The value of `a` for which the image of the point `(a, a-1)` w.r.t the line mirror `3x+y=6a` is the point `(a^2 + 1, a)` is (A) 0 (B) 1 (C) 2 (D) none of these

To solve the problem, we need to find the value of \( a \) such that the image of the point \( (a, a-1) \) with respect to the line \( 3x + y = 6a \) is the point \( (a^2 + 1, a) \). ### Step-by-Step Solution: 1. **Identify the given points and line**: - Point \( P = (a, a-1) \) - Image point \( P' = (a^2 + 1, a) \) - Line equation: \( 3x + y = 6a \) 2. **Find the midpoint of \( P \) and \( P' \)**: The midpoint \( M \) of points \( P \) and \( P' \) is given by: \[ M = \left( \frac{x_1 + x_2}{2}, \frac{y_1 + y_2}{2} \right) = \left( \frac{a + (a^2 + 1)}{2}, \frac{(a - 1) + a}{2} \right) \] Simplifying this gives: \[ M = \left( \frac{a^2 + a + 1}{2}, \frac{2a - 1}{2} \right) \] 3. **Substitute the midpoint into the line equation**: Since the midpoint \( M \) lies on the line \( 3x + y = 6a \), we substitute \( M \) into the line equation: \[ 3\left( \frac{a^2 + a + 1}{2} \right) + \left( \frac{2a - 1}{2} \right) = 6a \] Multiplying through by 2 to eliminate the fractions: \[ 3(a^2 + a + 1) + (2a - 1) = 12a \] Expanding this gives: \[ 3a^2 + 3a + 3 + 2a - 1 = 12a \] Simplifying further: \[ 3a^2 + 5a + 2 = 12a \] Rearranging the equation: \[ 3a^2 - 7a + 2 = 0 \] 4. **Solve the quadratic equation**: We can solve the quadratic equation \( 3a^2 - 7a + 2 = 0 \) using the quadratic formula: \[ a = \frac{-b \pm \sqrt{b^2 - 4ac}}{2a} \] Here, \( a = 3 \), \( b = -7 \), and \( c = 2 \): \[ a = \frac{7 \pm \sqrt{(-7)^2 - 4 \cdot 3 \cdot 2}}{2 \cdot 3} = \frac{7 \pm \sqrt{49 - 24}}{6} = \frac{7 \pm \sqrt{25}}{6} = \frac{7 \pm 5}{6} \] This gives us two possible solutions: \[ a = \frac{12}{6} = 2 \quad \text{and} \quad a = \frac{2}{6} = \frac{1}{3} \] 5. **Check the options**: The options given are \( 0, 1, 2, \) and \( \text{none of these} \).

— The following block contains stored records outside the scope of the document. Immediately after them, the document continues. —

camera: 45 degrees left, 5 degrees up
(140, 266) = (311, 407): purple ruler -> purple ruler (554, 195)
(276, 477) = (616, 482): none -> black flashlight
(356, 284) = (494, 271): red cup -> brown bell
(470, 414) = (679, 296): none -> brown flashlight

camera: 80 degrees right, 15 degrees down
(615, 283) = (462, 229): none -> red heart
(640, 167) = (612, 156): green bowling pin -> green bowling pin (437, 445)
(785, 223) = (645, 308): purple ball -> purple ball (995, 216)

Among the solutions \( a = 2 \) and \( a = \frac{1}{3} \), only \( a = 2 \) is an option. ### Final Answer: The value of \( a \) for which the image of the point \( (a, a-1) \) with respect to the line \( 3x + y = 6a \) is the point \( (a^2 + 1, a) \) is \( \boxed{2} \).